When the Clark College Columbia Tech Center opened in 2009, the college was seeing peak enrollment as layoff victims of the Great Recession went back to school to bolster their skills.
But now that the campus is a decade old and the economy has bounced back, the demand for classes has dropped.
Amid the 10-year anniversary of the college’s only satellite campus, the Columbia Tech Center campus is refocusing itself to be more business oriented by offering more business classes. It also moved a job-training program that links students with local businesses to its campus.
In September the campus began offering every business class for an associate business degree, even if the class doesn’t draw many students, Adnan Hamideh, division chair of the business administration department, said Monday.
“We’re committed to offering all business classes no matter how many enroll,” he said.
The idea is to prevent students on the east side of Vancouver from having to drive to both campuses, he said.
Hamideh is also preparing to create an office administration for a business degree path, he said.
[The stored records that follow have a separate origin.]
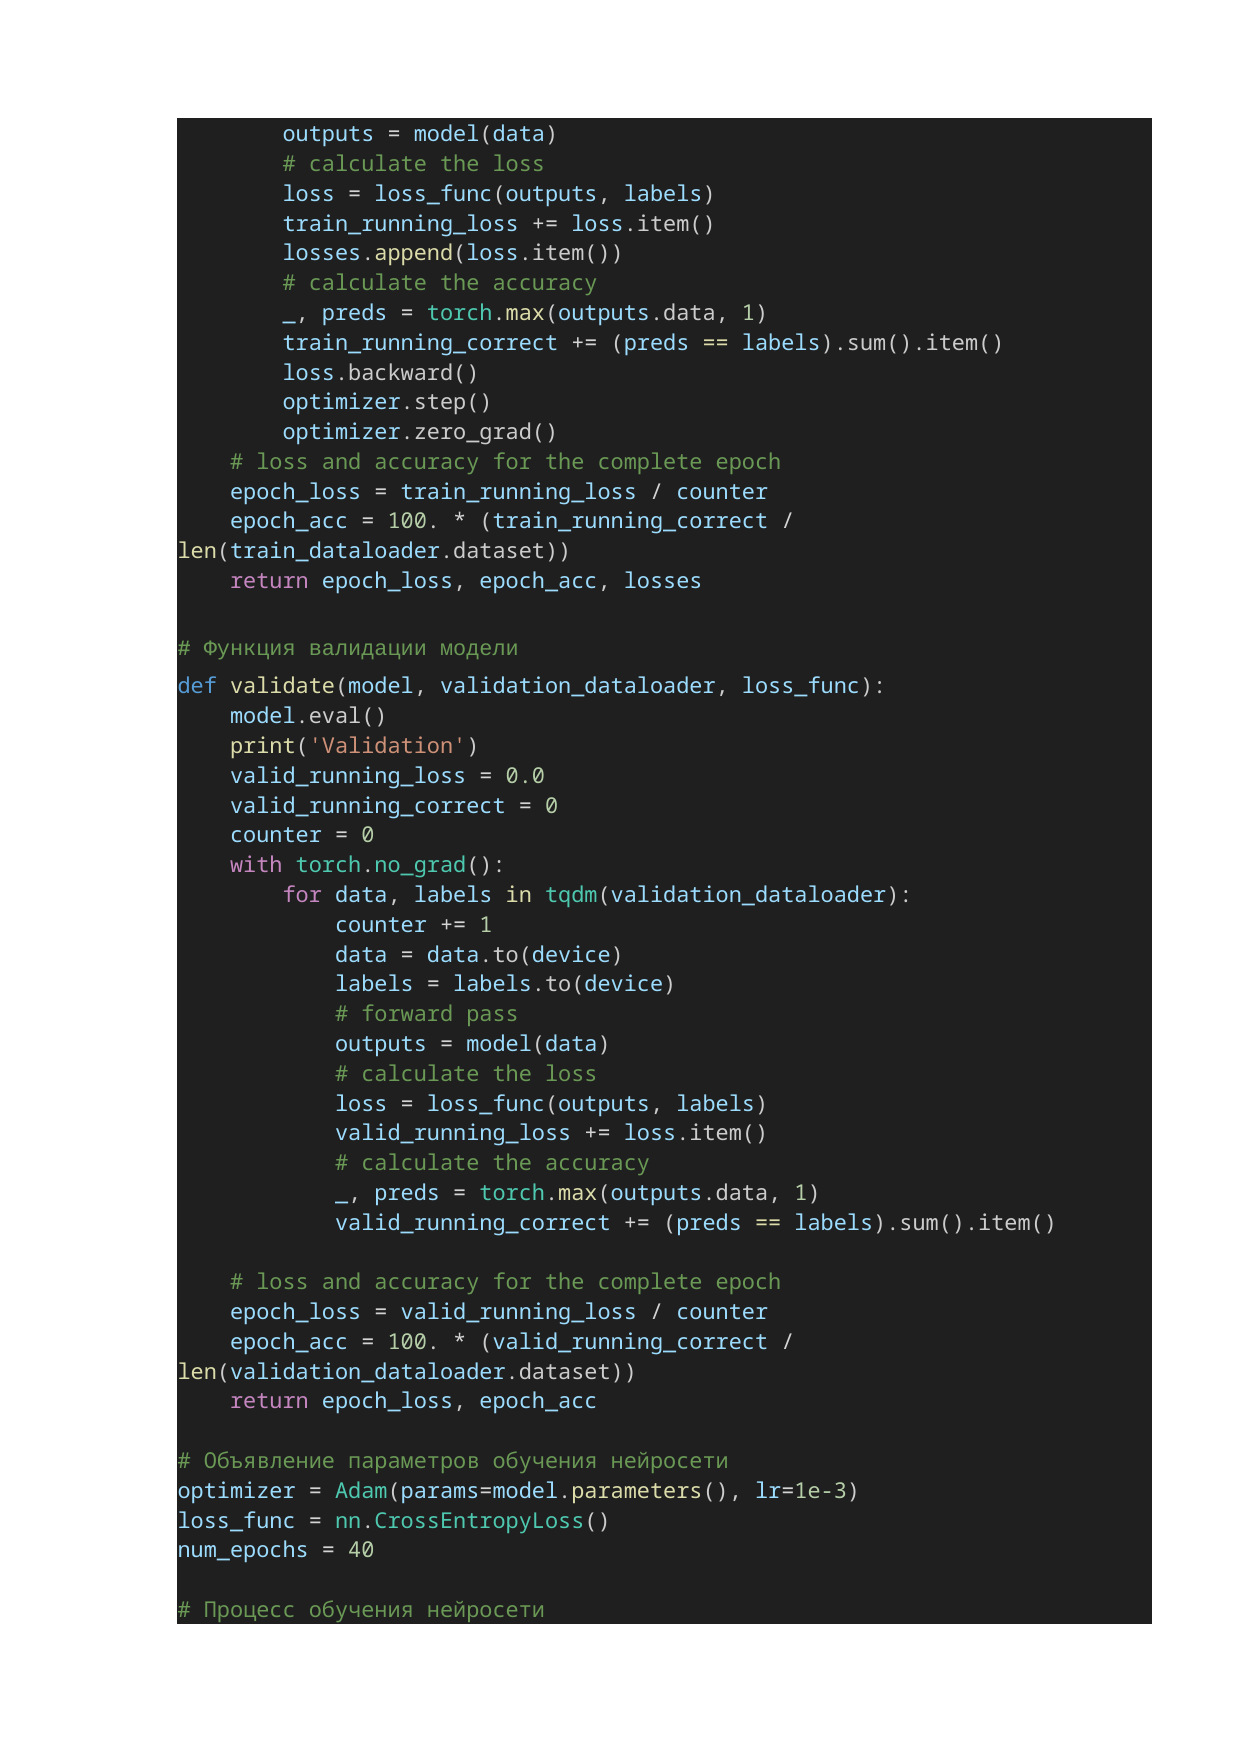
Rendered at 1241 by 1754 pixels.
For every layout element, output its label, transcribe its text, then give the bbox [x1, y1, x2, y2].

text # calculate the loss [177, 148, 1152, 178]
text data = data.to(device) [177, 939, 1152, 968]
text epoch_acc = 100. * (train_running_correct / len(train_dataloader.dataset)) [177, 505, 1152, 565]
text loss = loss_func(outputs, labels) [177, 1088, 1152, 1117]
text optimizer = Adam(params=model.parameters(), lr=1e-3) [177, 1475, 1152, 1505]
text # calculate the accuracy [177, 1147, 1152, 1177]
text # Процесс обучения нейросети [177, 1594, 1152, 1624]
text epoch_loss = valid_running_loss / counter [177, 1296, 1152, 1326]
text # calculate the loss [177, 1058, 1152, 1088]
text # Функция валидации модели [177, 637, 1152, 662]
text num_epochs = 40 [177, 1534, 1152, 1564]
text valid_running_correct = 0 [177, 790, 1152, 819]
text counter = 0 [177, 819, 1152, 849]
text optimizer.step() [177, 386, 1152, 416]
text return epoch_loss, epoch_acc, losses [177, 565, 1152, 595]
text train_running_correct += (preds == labels).sum().item() [177, 327, 1152, 356]
text epoch_loss = train_running_loss / counter [177, 476, 1152, 505]
text outputs = model(data) [177, 118, 1152, 148]
text # calculate the accuracy [177, 267, 1152, 297]
text _, preds = torch.max(outputs.data, 1) [177, 1177, 1152, 1207]
text # loss and accuracy for the complete epoch [177, 446, 1152, 476]
text labels = labels.to(device) [177, 968, 1152, 998]
text epoch_acc = 100. * (valid_running_correct / len(validation_dataloader.dataset)) [177, 1326, 1152, 1386]
text counter += 1 [177, 909, 1152, 939]
text def validate(model, validation_dataloader, loss_func): [177, 671, 1152, 700]
text model.eval() [177, 700, 1152, 730]
text # loss and accuracy for the complete epoch [177, 1266, 1152, 1296]
text loss = loss_func(outputs, labels) [177, 178, 1152, 207]
text # forward pass [177, 998, 1152, 1028]
text valid_running_correct += (preds == labels).sum().item() [177, 1207, 1152, 1237]
text losses.append(loss.item()) [177, 237, 1152, 267]
text loss_func = nn.CrossEntropyLoss() [177, 1505, 1152, 1534]
text valid_running_loss += loss.item() [177, 1117, 1152, 1147]
text outputs = model(data) [177, 1028, 1152, 1058]
text with torch.no_grad(): [177, 849, 1152, 879]
text for data, labels in tqdm(validation_dataloader): [177, 879, 1152, 909]
text train_running_loss += loss.item() [177, 207, 1152, 237]
text return epoch_loss, epoch_acc [177, 1386, 1152, 1415]
text # Объявление параметров обучения нейросети [177, 1445, 1152, 1475]
text print('Validation') [177, 730, 1152, 760]
text loss.backward() [177, 356, 1152, 386]
text _, preds = torch.max(outputs.data, 1) [177, 297, 1152, 327]
text optimizer.zero_grad() [177, 416, 1152, 446]
text valid_running_loss = 0.0 [177, 760, 1152, 790]
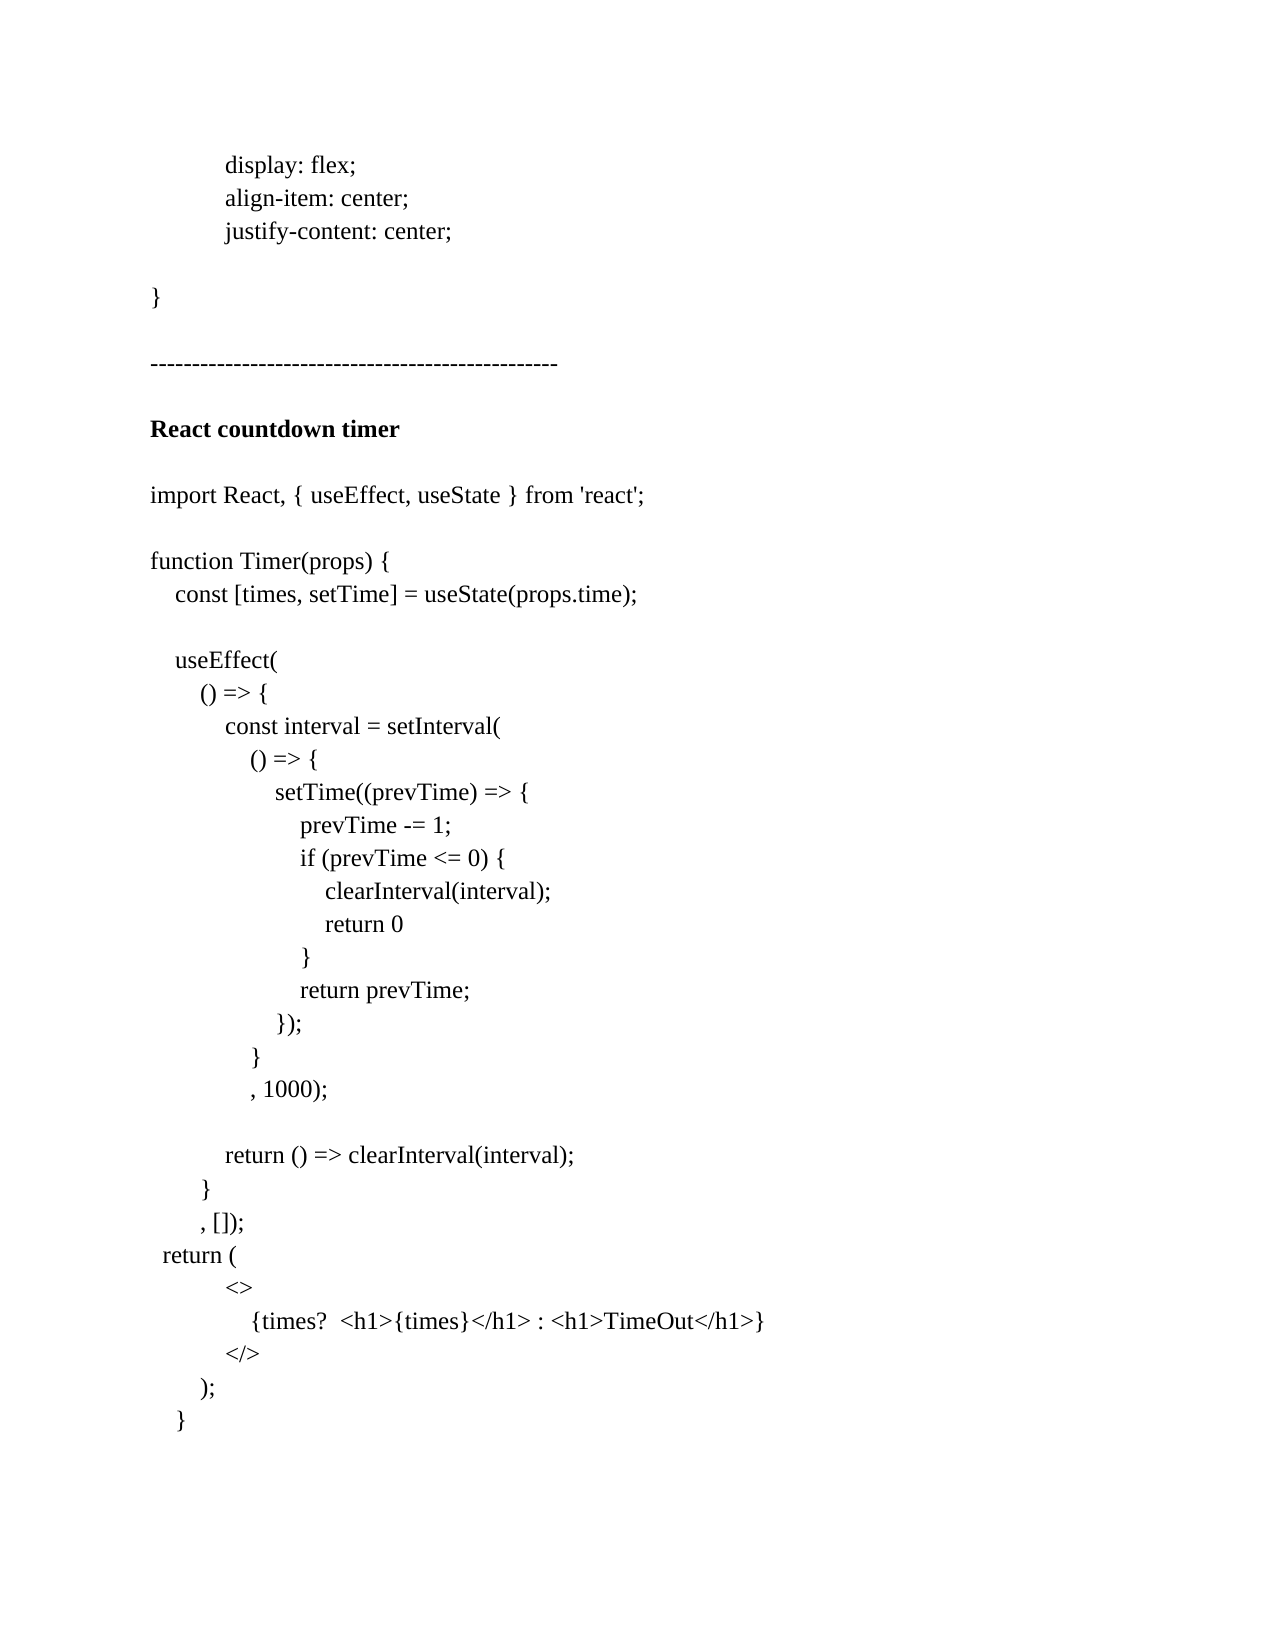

The school already offers accounting, marketing, management and business administration. About 7,000 full-time students take business classes at Clark College as a whole, he said.
The Columbia Tech Center is also the new home of the Economic and Community Development Center program, which trains over 6,000 students in professional development.
Last month, the program moved its business classes from a leased space in downtown Vancouver to the Columbia Tech Center, said Kevin Witte, vice president of the program. The move was an effort to cut costs, but it also moved students closer to some of the city’s larger employers, including WaferTech.
Witte said participating employers include Boeing Co, and they request specific skills for students to learn, which the college incorporates into its training.
“We have some very advanced business and technology classes for folks looking to increase their workforce learning,” he said.
Columbia Tech Center also houses the mechatronics technology program, the Mature Learning program — which offers classes for cooking and other skills — and Running Start, classes for high school students looking to earn college credits before graduating.
The mechatronics classes give students hands-on experience with robotic arms and other modern technology. Instructors hold them in a room at the tech center campus with gears, robotics and control boards.
Robert Schimel, 47, enrolled in the mechatronics program at Clark after his job at an internet service provider was outsourced overseas.
He’s now learning how to manipulate motors, pumps and controllers, and he hopes to soon work in the semiconductor industry and own his own business.
“It’s a perfect fit,” he said.
Clark College is also working on building a second satellite campus in Ridgefield at Boschma Farms. The project has seed money and is waiting for state legislators to grant money, said Kelly Love, spokeswoman for Clark College.
Construction for the first Boschma Farms building could be as soon as next year, according to a website for the project.